[Anglican Journal] The April 8–19 meeting of the Anglican Consultative Council in Lusaka, Zambia, was marked by a sense of unity and common purpose, according to Canadian delegates Bishop Jane Alexander and Suzanne Lawson.
“There was a definite sense of being together as a family of churches,” said Alexander, “[and] a real desire to talk about the things that brought us together and connected us.”
There had been some uncertainty leading up to the meeting about whether or not disciplinary measures would be imposed on the Episcopal Church following a call from the Primates’ Meeting in January 2016 for the Episcopal Church to face “consequences” for its decision to perform same-sex marriages. But, the ACC declined to impose any sanctions.
Nor, according to Alexander and Lawson, was there much discussion of Canada’s upcoming vote on same-sex marriage — which, both admitted, came as a surprise.
“Nobody asked me [about it],” said Lawson. “I was all ready to engage, [but] no — I think people were just delighting in the relationships that were being built.”
Alexander said this refusal to punish the Episcopal Church was consistent with the tone of the meeting, which emphasized work being done across the Anglican Communion, particularly initiatives around evangelism and discipleship, climate justice and the Bible in the Life of the Church Project.
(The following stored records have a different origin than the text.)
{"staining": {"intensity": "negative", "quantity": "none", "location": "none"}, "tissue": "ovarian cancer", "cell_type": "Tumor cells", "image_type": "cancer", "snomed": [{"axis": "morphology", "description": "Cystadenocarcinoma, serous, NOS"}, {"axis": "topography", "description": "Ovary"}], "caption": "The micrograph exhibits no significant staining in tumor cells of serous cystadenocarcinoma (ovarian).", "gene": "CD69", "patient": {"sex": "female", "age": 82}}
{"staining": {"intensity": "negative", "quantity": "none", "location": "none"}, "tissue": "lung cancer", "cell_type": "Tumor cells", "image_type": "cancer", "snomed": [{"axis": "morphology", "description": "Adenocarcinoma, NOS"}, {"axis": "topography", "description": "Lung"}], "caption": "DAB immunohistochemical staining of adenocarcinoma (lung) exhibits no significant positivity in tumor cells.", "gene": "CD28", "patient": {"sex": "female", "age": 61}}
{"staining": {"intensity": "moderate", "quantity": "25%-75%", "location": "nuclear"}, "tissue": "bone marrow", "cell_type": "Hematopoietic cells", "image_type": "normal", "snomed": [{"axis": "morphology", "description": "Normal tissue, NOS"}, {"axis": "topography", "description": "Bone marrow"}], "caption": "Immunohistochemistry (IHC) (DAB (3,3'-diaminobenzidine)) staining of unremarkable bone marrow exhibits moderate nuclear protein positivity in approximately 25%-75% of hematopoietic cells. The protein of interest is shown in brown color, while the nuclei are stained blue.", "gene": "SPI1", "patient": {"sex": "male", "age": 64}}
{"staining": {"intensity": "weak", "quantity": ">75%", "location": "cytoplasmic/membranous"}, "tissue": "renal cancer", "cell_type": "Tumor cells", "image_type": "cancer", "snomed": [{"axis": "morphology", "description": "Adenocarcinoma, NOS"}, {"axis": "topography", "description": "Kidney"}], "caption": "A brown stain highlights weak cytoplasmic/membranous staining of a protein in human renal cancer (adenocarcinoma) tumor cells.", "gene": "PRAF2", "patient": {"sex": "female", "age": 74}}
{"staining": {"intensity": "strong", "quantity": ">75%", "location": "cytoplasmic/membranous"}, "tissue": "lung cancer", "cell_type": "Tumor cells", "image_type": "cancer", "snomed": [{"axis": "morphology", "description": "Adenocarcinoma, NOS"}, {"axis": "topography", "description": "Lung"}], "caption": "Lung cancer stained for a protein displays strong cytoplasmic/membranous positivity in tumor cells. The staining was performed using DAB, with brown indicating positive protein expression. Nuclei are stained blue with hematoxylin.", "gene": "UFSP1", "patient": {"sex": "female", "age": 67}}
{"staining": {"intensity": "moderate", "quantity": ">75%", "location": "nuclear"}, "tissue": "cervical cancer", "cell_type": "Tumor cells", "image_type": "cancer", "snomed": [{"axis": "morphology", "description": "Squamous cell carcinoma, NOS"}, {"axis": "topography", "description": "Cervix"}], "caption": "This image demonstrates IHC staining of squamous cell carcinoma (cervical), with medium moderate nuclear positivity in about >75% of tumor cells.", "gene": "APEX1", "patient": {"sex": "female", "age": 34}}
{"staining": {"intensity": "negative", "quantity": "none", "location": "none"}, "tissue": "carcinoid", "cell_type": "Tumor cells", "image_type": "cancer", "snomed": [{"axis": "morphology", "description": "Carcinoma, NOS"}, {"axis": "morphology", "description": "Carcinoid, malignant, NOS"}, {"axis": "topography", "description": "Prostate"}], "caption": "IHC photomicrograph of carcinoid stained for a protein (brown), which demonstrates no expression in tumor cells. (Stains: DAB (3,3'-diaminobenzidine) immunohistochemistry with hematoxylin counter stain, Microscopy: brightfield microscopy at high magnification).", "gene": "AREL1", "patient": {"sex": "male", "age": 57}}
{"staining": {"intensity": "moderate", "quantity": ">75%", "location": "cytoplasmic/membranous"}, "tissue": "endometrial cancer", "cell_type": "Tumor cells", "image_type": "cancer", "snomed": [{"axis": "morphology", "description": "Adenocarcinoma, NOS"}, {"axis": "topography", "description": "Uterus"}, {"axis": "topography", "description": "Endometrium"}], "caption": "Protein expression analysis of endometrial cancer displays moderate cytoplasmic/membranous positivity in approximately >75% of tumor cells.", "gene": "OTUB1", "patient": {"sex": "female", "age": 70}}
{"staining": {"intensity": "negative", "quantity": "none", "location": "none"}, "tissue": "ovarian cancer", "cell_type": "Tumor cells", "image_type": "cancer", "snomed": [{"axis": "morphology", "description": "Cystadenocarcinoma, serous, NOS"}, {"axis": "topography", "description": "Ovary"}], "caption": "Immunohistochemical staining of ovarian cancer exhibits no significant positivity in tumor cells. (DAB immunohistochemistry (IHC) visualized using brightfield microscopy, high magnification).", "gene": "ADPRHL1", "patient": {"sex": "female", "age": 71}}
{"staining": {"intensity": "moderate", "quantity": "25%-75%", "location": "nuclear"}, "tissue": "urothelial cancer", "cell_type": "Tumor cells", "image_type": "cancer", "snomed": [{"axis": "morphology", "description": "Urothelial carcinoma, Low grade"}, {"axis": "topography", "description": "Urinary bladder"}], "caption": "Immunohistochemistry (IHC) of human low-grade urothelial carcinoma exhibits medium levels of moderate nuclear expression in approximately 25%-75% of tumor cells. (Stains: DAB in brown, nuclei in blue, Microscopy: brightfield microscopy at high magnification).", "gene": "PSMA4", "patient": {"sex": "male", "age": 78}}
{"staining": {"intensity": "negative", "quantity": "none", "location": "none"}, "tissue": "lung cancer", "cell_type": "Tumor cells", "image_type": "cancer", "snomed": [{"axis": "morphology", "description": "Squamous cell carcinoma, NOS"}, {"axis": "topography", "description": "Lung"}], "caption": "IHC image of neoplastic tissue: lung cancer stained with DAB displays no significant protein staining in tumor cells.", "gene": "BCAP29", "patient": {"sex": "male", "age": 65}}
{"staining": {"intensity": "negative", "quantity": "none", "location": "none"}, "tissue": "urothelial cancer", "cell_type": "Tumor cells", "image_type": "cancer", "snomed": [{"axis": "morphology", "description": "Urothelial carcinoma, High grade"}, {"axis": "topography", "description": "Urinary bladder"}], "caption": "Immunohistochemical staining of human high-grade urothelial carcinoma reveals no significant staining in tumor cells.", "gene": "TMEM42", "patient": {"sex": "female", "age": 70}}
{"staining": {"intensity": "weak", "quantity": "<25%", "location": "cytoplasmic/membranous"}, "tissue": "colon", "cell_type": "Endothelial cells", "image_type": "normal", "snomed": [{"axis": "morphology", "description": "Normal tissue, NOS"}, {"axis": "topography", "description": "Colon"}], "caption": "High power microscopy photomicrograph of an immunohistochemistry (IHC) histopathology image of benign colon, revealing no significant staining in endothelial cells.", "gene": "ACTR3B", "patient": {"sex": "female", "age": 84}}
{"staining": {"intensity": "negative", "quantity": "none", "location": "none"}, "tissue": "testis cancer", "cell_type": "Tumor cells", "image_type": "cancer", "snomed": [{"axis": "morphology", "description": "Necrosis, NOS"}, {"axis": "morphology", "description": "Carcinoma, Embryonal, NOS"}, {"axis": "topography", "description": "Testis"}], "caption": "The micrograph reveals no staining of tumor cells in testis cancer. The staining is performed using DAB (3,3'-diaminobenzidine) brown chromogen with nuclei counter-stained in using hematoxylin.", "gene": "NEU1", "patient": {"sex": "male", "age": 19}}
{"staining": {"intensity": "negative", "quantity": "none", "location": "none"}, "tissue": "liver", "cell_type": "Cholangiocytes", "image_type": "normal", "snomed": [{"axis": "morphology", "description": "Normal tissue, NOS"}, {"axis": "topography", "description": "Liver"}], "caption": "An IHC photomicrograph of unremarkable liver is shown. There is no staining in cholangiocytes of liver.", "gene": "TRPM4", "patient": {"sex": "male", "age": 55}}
The work around the Bible struck Lawson as being particularly exciting, and she noted that the Anglican Communion Office has prepared a website that will likely be online by the end of June. According to Alexander, the website will contain “over a hundred” resources, such as Bible studies geared toward helping parishes and individuals engage with Scripture.
Discussions around evangelism and discipleship also struck a chord, to the extent that the schedule was rearranged to allow more time for them, said Alexander.
“[Discipleship] is important for us in a context that is increasingly secular, but it is also really important in contexts around the world where Christians are under persecution or other religions are rise,” she noted.
The meeting also showcased the Anglican Communion’s ecumenical relationships, with partners from the Coptic, Orthodox, Catholic and Old Catholic churches present as well.
The meeting also saw the election of Alexander to the ACC’s Standing Committee, which means she will be involved in the council’s work for the next three to four years, until the next meeting.
“I’m quite excited about it. I love the Communion, and the standing committee is really quite a representation of the Communion,” she said, adding that one of the major priorities in the coming years will be developing a better communication strategy so that Anglicans are more aware of the work their church is involved in around the world.
“If we don’t share our own story, someone else will tell it, and it might not exactly be the real story of the Communion.”
The Canadian delegation also included Archdeacon Michael Thompson, general secretary of the Anglican Church of Canada, who went in place of Archdeacon Harry Huskins, and Archdeacon Paul Feheley, the primate’s principal secretary, who was seconded to head the communications team.